**Source document**
───

How a Masked Merkley Boosted Sales for a Local Boutique

US Senator Jeff Merkely on the Senate floor.
Image: Courtesy Jeff Merkley
As you already know, while we were all inside, the traditional retail model fell off a cliff. At the same time, northwest boutique Folly hit a milestone twelfth year in business. And because the boutique was birthed during the Great Recession of 2008, owner/designer Sarah Bibb knows how to get scrappy and survive.
“I hate the word pivot. You know why? Because as a small business we're always pivoting. I've been pivoting since I opened my doors. Because that is the way to succeed,” she says. “I think what separates true entrepreneurs from people that open businesses but don't stick around is you have to constantly be changing and growing and shifting. Because the neighborhood has changed, social media has, the medium has. Retail has gone through major transformations since 2008 when I opened, so I feel like I'm always pivoting.”

───

**Extracted records**
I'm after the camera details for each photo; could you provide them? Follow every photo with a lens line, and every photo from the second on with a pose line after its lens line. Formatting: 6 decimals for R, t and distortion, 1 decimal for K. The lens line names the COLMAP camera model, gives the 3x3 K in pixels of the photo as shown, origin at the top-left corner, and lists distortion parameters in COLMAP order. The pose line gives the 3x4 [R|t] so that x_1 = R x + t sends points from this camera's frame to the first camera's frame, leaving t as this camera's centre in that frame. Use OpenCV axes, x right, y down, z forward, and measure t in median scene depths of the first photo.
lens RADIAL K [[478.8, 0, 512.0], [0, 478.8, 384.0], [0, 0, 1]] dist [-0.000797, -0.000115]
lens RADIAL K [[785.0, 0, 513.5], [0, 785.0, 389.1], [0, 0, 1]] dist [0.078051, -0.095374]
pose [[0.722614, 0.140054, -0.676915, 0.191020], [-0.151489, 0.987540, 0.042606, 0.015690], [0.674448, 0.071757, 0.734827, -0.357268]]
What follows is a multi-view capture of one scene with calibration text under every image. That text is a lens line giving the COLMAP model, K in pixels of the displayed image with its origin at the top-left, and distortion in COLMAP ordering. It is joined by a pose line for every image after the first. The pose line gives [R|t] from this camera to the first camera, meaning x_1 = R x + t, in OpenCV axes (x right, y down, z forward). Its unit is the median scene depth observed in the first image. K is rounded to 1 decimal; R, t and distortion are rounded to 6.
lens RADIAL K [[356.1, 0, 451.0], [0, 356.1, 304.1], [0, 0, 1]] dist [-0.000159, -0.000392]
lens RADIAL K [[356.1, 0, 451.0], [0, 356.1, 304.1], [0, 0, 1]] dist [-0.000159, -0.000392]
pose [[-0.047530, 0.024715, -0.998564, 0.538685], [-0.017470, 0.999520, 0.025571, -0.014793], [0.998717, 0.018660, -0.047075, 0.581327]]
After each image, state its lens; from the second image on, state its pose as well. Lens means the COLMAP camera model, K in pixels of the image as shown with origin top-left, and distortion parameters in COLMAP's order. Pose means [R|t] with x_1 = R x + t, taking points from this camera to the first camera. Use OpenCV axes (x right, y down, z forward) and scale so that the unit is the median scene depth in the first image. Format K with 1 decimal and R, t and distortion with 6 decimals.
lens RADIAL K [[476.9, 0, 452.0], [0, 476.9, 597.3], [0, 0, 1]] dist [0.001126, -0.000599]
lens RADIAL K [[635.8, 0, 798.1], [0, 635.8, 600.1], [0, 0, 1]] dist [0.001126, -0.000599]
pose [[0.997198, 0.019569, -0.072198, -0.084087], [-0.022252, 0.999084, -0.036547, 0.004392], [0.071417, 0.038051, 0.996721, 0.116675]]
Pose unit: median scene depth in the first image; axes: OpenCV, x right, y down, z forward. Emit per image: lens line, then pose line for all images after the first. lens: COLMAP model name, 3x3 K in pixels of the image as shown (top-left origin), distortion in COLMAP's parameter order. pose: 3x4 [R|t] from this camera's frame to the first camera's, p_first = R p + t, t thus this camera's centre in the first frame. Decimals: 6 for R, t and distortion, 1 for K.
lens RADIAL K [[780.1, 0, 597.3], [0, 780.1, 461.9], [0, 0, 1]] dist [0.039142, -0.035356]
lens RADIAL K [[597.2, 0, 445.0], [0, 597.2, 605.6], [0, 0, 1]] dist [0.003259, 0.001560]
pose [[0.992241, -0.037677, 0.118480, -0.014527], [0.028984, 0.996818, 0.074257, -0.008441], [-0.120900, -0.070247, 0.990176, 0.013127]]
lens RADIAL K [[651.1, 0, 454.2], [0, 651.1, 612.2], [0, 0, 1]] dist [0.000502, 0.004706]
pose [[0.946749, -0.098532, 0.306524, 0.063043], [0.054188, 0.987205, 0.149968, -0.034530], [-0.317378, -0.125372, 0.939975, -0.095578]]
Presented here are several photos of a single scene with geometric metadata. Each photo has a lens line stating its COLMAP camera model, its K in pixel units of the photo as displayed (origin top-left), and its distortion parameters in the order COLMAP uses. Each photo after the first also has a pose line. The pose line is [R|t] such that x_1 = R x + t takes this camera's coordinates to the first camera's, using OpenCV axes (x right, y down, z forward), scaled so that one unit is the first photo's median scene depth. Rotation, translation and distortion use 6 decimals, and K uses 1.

───

**Task set**
• a. According to the article on the local boutique, who owns Folly?
• b. In the boutique article, swap "Great Recession" for "financial crisis" and give everything from "How a Masked" down to "scrappy and survive.".
• c. Do these statements agree with the boutique article? (i) Folly is located in the northwest. (ii) Sarah Bibb likes the word "pivot." (iii) Folly opened in 2010.

**Written answers**
• a. Sarah Bibb, who is also its designer.

• b.
How a Masked Merkley Boosted Sales for a Local Boutique

US Senator Jeff Merkely on the Senate floor.
Image: Courtesy Jeff Merkley
As you already know, while we were all inside, the traditional retail model fell off a cliff. At the same time, northwest boutique Folly hit a milestone twelfth year in business. And because the boutique was birthed during the financial crisis of 2008, owner/designer Sarah Bibb knows how to get scrappy and survive.

• c.
(i) Yes: "northwest boutique Folly."
(ii) No: "I hate the word pivot."
(iii) No: "since 2008 when I opened."